#### TEXT SEGMENT
* * *
I remember another concert Loreto and I went to in Landsdown Road a few years ago. It was Michael Flatley and he arrived nearly 2 hours late too. I would never go to a Michael Flatley concert again. It was the same thing with a Cher concert we went to. Again, while I love her music, I will never go to see her for the same reason.
Now back to Tommy. The show started at 8 with Tommy and Martin Taylor playing. It had been billed that Martin was doing support.
I know Martins music also. He is a self taught guitarist who mainly plays jazz – more particularly the Django Reinhardt style – for the past 50 years. For his contribution to music he was given two Honorary Doctorates in 1999 and 2010 and an MBE from the Queen in Buckingham Palace. In 2007 he received the prestigious BBC Radio 2 “Heart of Jazz” Award in recognition of his career in music and was presented with a Lifetime Achievement Award from the North Wales Jazz Guitar Festival for his “Contribution to Jazz Guitar Worldwide”. He has also received a record 14 British Jazz Awards as a guitarist, and as a composer he was nominated for “Best Contemporary Song” in the BBC Folk Awards in 2009.
* * *
Structure-from-motion data:
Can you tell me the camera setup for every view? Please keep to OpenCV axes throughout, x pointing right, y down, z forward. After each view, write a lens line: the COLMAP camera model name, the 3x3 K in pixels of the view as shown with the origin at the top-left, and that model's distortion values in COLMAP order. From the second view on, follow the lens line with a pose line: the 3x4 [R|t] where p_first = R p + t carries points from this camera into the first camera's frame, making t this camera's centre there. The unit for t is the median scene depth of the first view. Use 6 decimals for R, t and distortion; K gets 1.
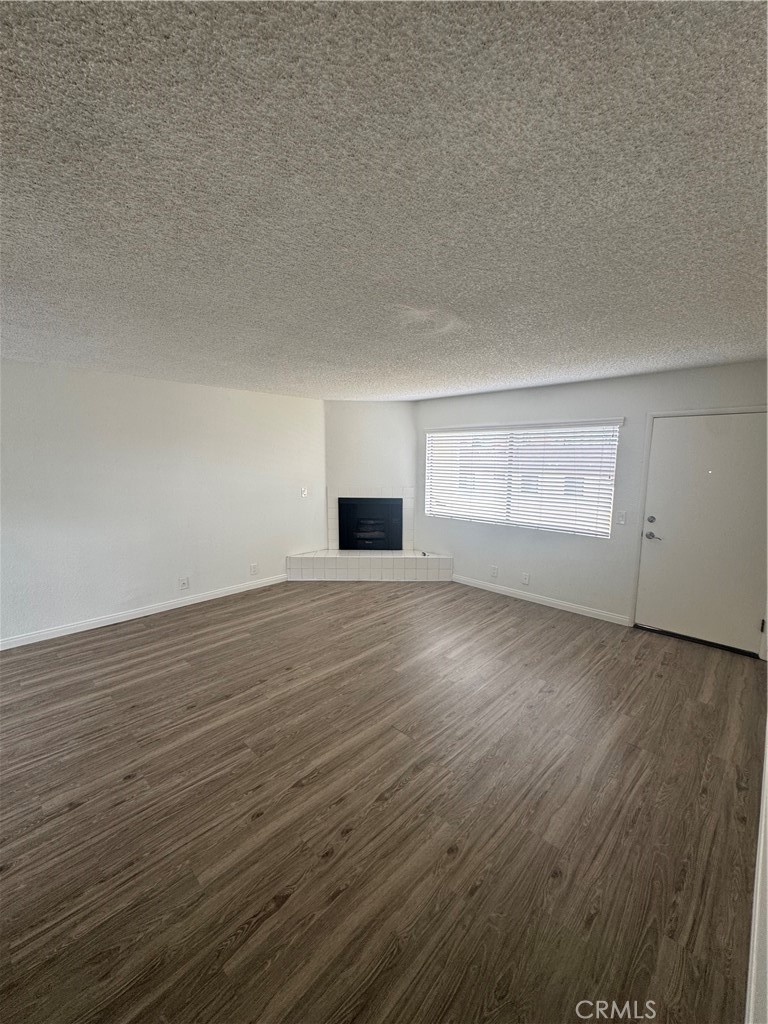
lens RADIAL K [[412.5, 0, 384.2], [0, 412.5, 514.3], [0, 0, 1]] dist [-0.001225, 0.000013]
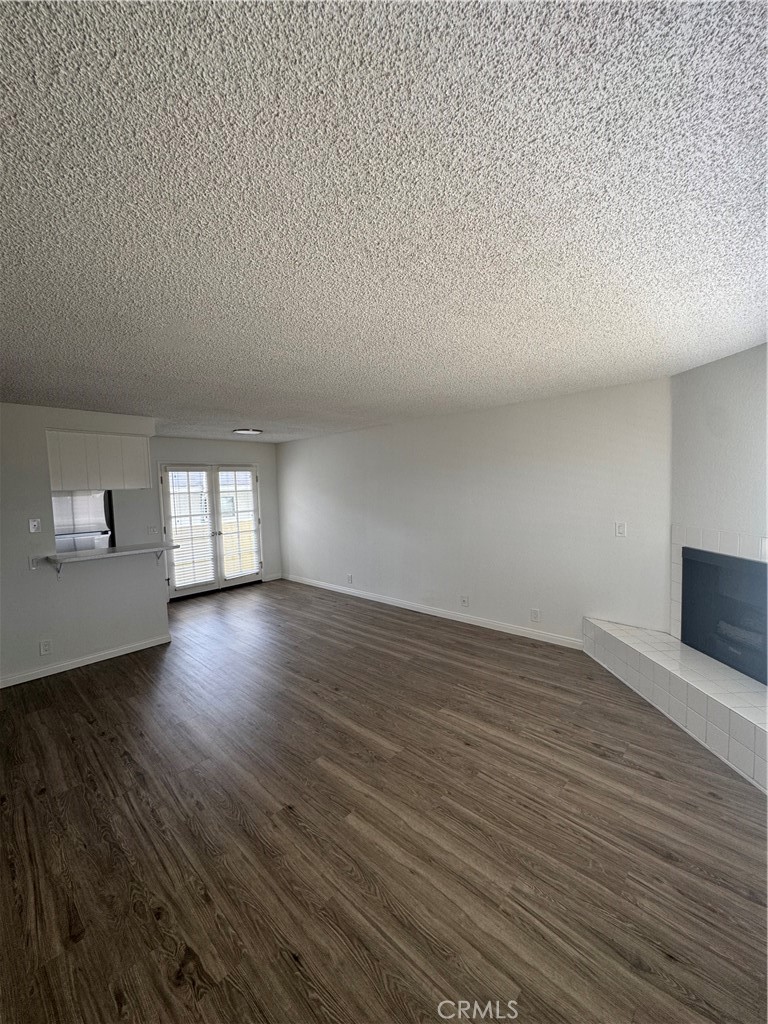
lens RADIAL K [[412.5, 0, 384.9], [0, 412.5, 511.2], [0, 0, 1]] dist [-0.001225, 0.000013]
pose [[0.003588, 0.055460, -0.998454, 0.617906], [-0.106610, 0.992792, 0.054763, -0.106385], [0.994294, 0.106249, 0.009475, 0.860369]]
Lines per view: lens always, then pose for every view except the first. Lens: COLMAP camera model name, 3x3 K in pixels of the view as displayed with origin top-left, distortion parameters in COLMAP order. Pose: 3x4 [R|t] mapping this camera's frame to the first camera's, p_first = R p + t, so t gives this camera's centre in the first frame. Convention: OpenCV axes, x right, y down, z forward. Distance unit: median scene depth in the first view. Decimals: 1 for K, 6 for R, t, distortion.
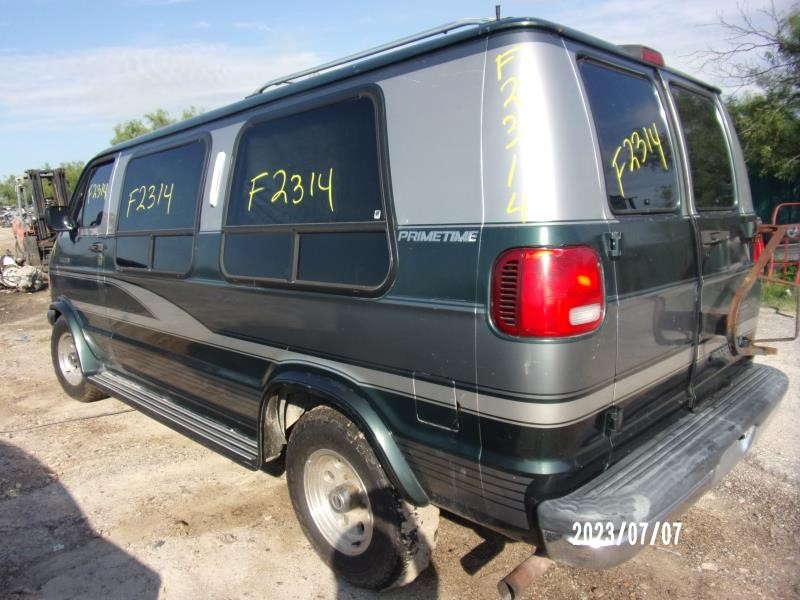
lens RADIAL K [[588.9, 0, 400.0], [0, 588.9, 300.0], [0, 0, 1]] dist [-0.011932, -0.010845]
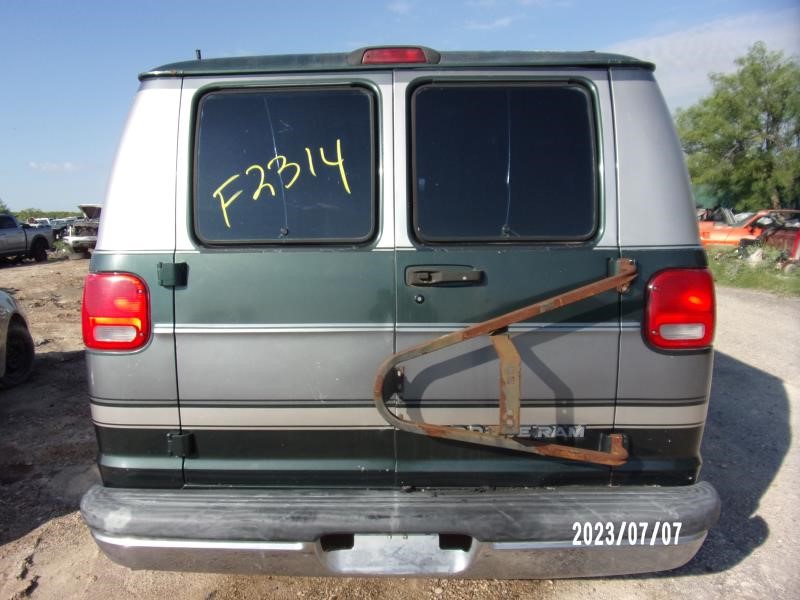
lens RADIAL K [[588.9, 0, 400.0], [0, 588.9, 300.0], [0, 0, 1]] dist [-0.011932, -0.010845]
pose [[0.691290, 0.120539, -0.712452, 1.309912], [-0.107008, 0.992194, 0.064038, -0.150549], [0.714610, 0.031970, 0.698792, 0.530658]]
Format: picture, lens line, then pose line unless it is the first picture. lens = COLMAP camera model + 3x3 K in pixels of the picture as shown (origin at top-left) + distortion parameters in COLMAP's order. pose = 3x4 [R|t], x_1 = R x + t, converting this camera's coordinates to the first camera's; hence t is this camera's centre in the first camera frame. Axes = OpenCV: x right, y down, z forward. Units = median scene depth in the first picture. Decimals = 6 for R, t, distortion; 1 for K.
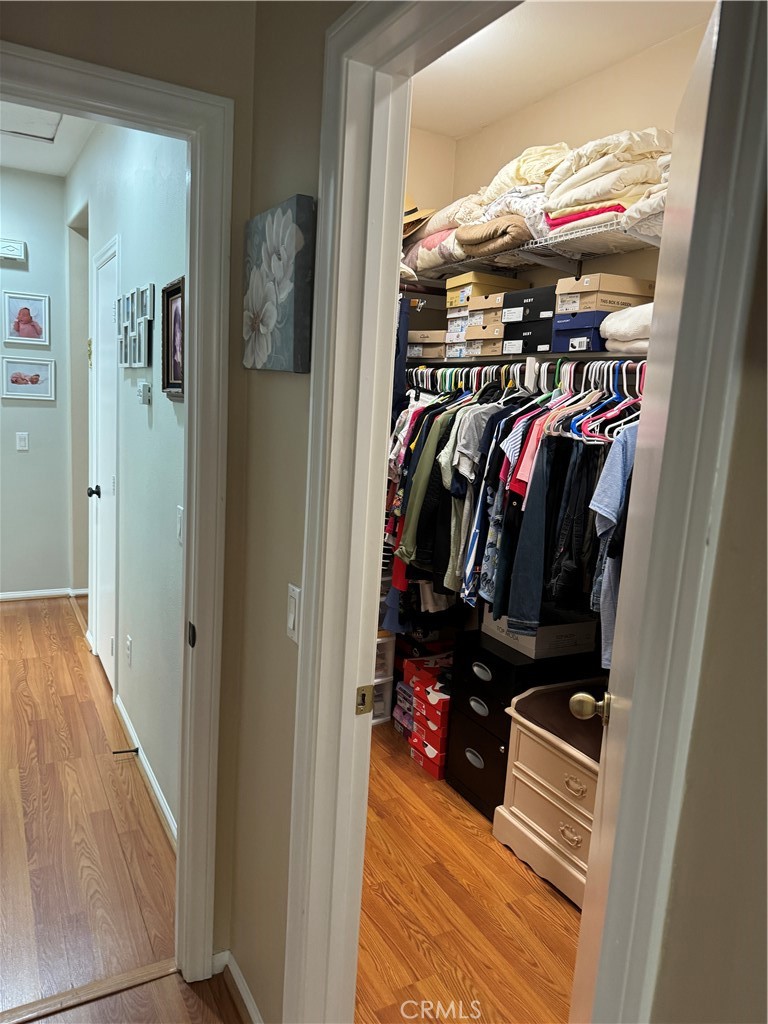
lens RADIAL K [[727.8, 0, 374.8], [0, 727.8, 516.7], [0, 0, 1]] dist [0.054748, -0.058174]
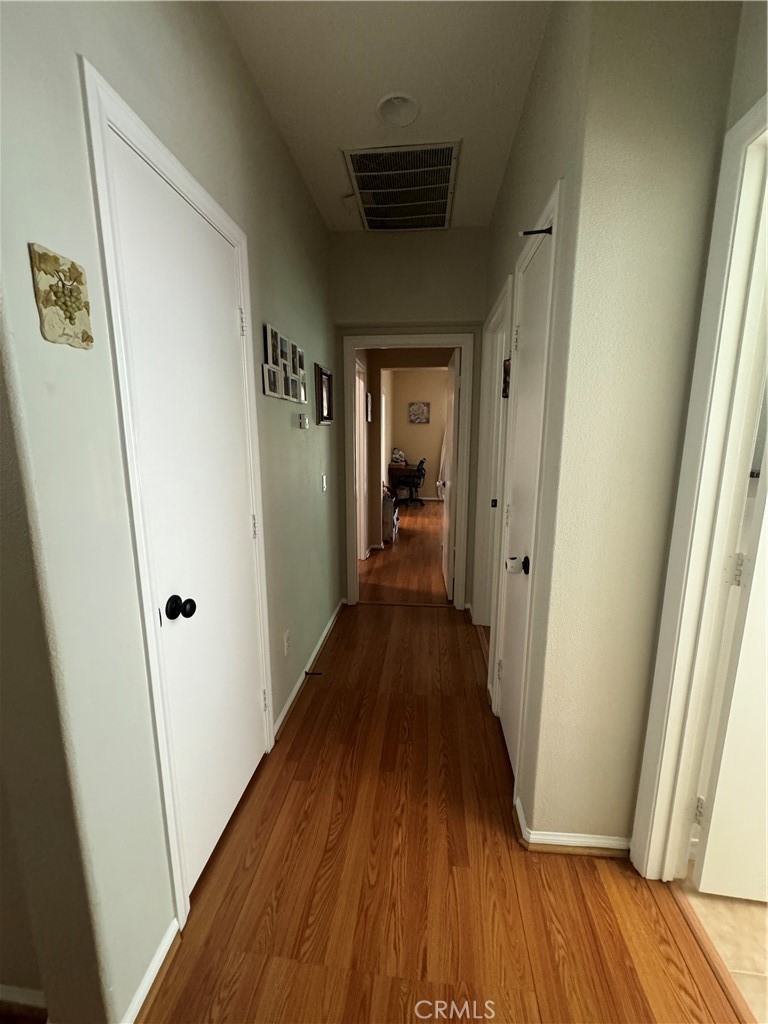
lens RADIAL K [[413.2, 0, 382.8], [0, 413.2, 512.6], [0, 0, 1]] dist [-0.005212, 0.001061]
pose [[-0.826376, -0.168156, 0.537426, -0.979188], [0.035543, 0.936895, 0.347799, -0.297107], [-0.561996, 0.306514, -0.768251, 1.700657]]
* * *
Duplicate everything in the concert account from "Now back to" down to "Awards in 2009.". The material plays no part in this work.

Now back to Tommy. The show started at 8 with Tommy and Martin Taylor playing. It had been billed that Martin was doing support.
I know Martins music also. He is a self taught guitarist who mainly plays jazz – more particularly the Django Reinhardt style – for the past 50 years. For his contribution to music he was given two Honorary Doctorates in 1999 and 2010 and an MBE from the Queen in Buckingham Palace. In 2007 he received the prestigious BBC Radio 2 “Heart of Jazz” Award in recognition of his career in music and was presented with a Lifetime Achievement Award from the North Wales Jazz Guitar Festival for his “Contribution to Jazz Guitar Worldwide”. He has also received a record 14 British Jazz Awards as a guitarist, and as a composer he was nominated for “Best Contemporary Song” in the BBC Folk Awards in 2009.